Des esclaves ? répéta Sol, incrédule. Mais c'est illégal ! L'Alliance a interdit ce trafic il y a plus de neuf-cents ans !

       Maazul la dévisagea un court instant, comme si la plus improbable des déclarations venait de sortir de sa bouche, avant d'éclater de rire.

— Quoi ? s'échauffa la demoiselle. Il n'y a rien de drôle à enfreindre les lois et à priver quelqu'un de sa liberté de cette manière ! C'est très grave !

       L'homme rit de plus belle, le visage virant au rouge sous l'intensité de son fou-rire. Sol en restant coite et bête, ne sachant comment réagir.

— Oh, non de non ! Tu n'es pas une Mahonienne pour rien, toi ! s'esclaffa-t-il à demi-voix, la larme à l'œil. Il n'y a que vous pour penser ça ! Ah... Par les Dieux... Tu m'a refais ma journée, ma belle !

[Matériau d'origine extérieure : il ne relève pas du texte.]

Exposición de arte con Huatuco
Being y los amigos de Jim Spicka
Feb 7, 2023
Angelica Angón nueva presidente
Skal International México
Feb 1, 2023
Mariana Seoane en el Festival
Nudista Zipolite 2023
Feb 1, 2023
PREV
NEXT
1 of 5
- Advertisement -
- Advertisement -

— Comment ça, penser ça ? l'invectiva son interlocutrice. Qu'est-ce que vous voulez dire ?

       Le géant essuya la perle salée qui s'attardait au coin de sa paupière mais ne pût se départir de son air hilare. La Mahonienne serra les dents mais attendit sa réponse.

— Ce que je veux dire,  c'est que vous êtes tellement innocents... Et terriblement drôles ! Roh... Il faut que je m'arrête ! La désillusion n'a rien d'agréable pour la personne concernée !

       Il se frappa la main et attrapa une nouvelle gourde qu'il fit mine de remplir. Sol le fixait de ses grands yeux d'ambre, ne sachant si elle devait être furieuse ou déconcertée, le regard s'attardant de temps à autre sur le groupe d'esclaves : les soldats étaient en train de les encercler et les sommaient de se redresser, visiblement pressés.

— Du nerf ! cria l'un d'entre eux. Je vous promets que si on n'atteint pas Kael d'ici demain soir, je vous fait frire l'entrejambe ! Dépêchez-vous !

       À cette annonce, Maazul haussa un sourcils, puis écarquilla ses yeux bleutés avant de les tourner vers sa camarade.

— On atteint pas Kael en deux jours de voyage, non ?

— Ce n'est pas le sujet ! s'emporta Sol. On parle d'esclavage, là !

— Dans ce cas, cela veut dire qu'ils vont prendre un Portail ! En direction de Kael ! C'est parfait !

       Le criminel laissa tomber sa gourde et repartit voir Eyomi en courant, suivit par une jeune demoiselle encombrée de rage et de larges outres remplies. Maazul sautillait devant sa camarade lorsque Sol les rejoignit enfin, dégoulinante de sueur et d'agacement, avec quelques secondes d'avance sur Win. Ce dernier observa la scène avec autant de perplexité que Yo puis écouta son compagnon de route annoncer la bonne nouvelle :

— On a de quoi gagner du temps, les amis ! Si nous suivons la cargaison d'esclaves qui a fait halte au village, nous serons à Kael en deux jours !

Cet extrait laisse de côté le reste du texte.